Мы погружаемся в вопросы методики глубже, чем хотелось бы. Но, учитывая характер доклада, нам, наверное, от этого не уйти. А то, что Россия – страна ментального одиночества, очень даже интересно.

Алексей Давыдов (ведущий научный сотрудник Института социологии РАН:

Не могли бы вы повторить, какие шкалы используются в методике Хофстеда?

Наталья Тихонова:

Повторю, хотя это можно посмотреть и в докладе. Хофстед использует четыре шкалы. Одна связана с отношением к власти и неравномерности её распределения в производственном коллективе. Впоследствии, как я уже сказала, отношение к неравномерности распределения власти в коллективе стало распространяться многими исследователями и на отношение к неравномерности распределения власти в обществе. Вторая шкала связана с тем, что сам Хофстед называет «индивидуализмом», хотя это не совсем то, что под индивидуализмом понимается в русской традиции. Это скорее значимость для индивида удобств и комфорта. Третья шкала – «маскулинность», которая строится на соотношении в культуре представлений о необходимости сотрудничества, взаимопомощи, солидарности и/или значимости достижений и успеха даже в ущерб интересам других людей. Последняя шкала – «избегание неопределенности», которая показывает, насколько в рамках данной культуры выражен запрос на четкие, понятные и реализуемые правила игры, по которым приходится жить.
------------------------------------------------
Верните без изменений отрывок из фрагмента о методике Хофстеда от слов «Мы погружаемся в» до слов «очень даже интересно.» включительно.

[Исходные данные]:
------------------------------------------------
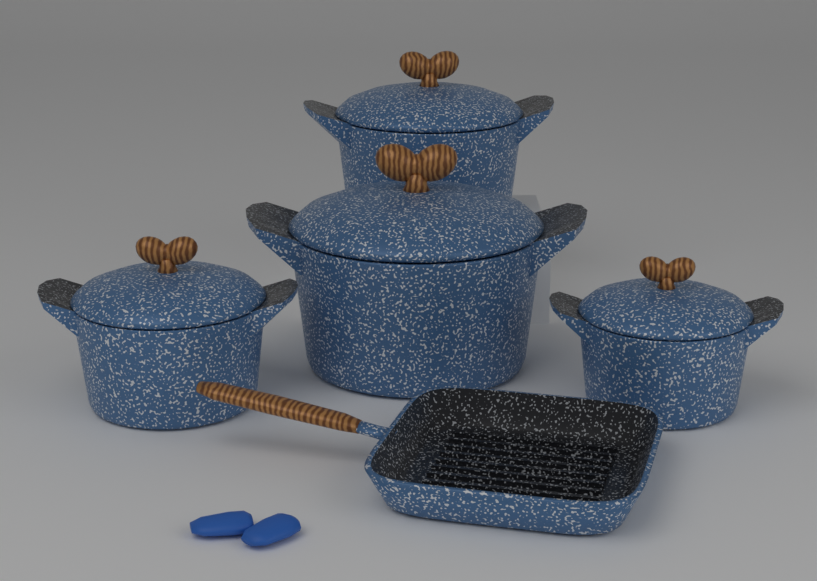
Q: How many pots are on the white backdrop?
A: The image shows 4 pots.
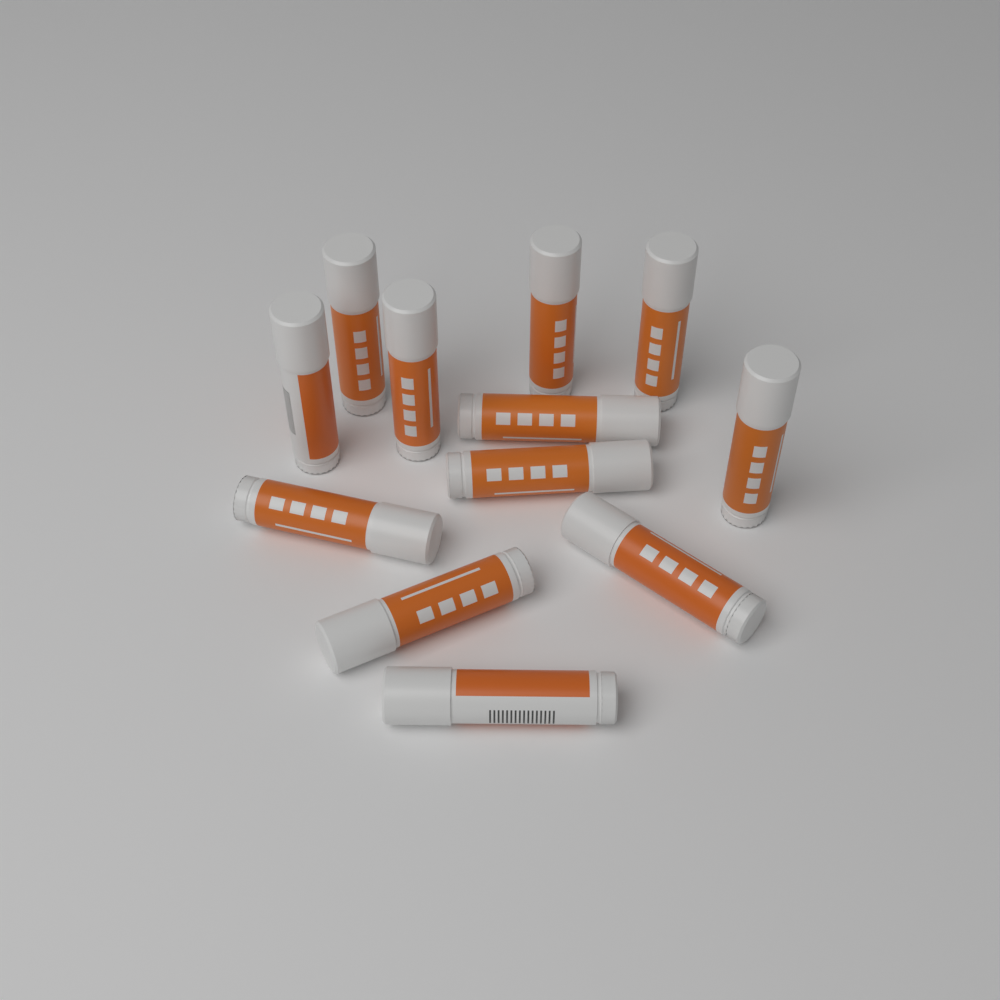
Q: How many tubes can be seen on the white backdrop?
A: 12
------------------------------------------------
[Решение задачи]:
Мы погружаемся в вопросы методики глубже, чем хотелось бы. Но, учитывая характер доклада, нам, наверное, от этого не уйти. А то, что Россия – страна ментального одиночества, очень даже интересно.